» **Job item**: In the data below, find each line that contains the word "роботи" and copy it.

» **Input data**:
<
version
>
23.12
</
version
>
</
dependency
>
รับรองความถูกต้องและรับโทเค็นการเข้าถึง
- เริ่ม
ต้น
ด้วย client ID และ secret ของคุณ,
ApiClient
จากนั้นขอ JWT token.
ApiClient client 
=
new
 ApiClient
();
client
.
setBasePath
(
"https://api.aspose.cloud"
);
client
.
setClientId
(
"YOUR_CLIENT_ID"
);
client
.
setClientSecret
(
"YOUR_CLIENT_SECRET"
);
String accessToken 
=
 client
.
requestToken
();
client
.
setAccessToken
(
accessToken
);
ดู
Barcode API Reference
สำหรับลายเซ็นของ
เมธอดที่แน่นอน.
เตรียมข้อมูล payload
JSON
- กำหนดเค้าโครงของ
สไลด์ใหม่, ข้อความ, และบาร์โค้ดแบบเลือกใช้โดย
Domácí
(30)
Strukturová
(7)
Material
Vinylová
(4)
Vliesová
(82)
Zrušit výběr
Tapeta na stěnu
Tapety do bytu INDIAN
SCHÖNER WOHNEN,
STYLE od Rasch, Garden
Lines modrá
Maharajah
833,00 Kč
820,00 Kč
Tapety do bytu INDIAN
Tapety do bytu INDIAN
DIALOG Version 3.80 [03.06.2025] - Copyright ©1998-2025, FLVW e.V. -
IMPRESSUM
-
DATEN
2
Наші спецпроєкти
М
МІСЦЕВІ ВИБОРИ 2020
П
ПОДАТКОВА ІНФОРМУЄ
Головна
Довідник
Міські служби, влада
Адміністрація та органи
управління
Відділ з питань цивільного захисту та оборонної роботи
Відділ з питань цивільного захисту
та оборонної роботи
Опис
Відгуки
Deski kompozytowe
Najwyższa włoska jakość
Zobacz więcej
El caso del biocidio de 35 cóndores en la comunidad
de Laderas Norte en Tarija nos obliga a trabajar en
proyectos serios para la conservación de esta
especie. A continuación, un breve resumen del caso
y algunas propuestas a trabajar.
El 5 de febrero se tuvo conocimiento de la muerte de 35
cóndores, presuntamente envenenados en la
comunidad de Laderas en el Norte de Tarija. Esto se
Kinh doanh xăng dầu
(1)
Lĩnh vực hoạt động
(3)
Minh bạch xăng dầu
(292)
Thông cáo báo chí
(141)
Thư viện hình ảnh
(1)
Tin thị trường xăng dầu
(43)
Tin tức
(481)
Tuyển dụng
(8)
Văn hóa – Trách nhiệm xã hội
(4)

» **Solved problem**:
Відділ з питань цивільного захисту та оборонної роботи
та оборонної роботи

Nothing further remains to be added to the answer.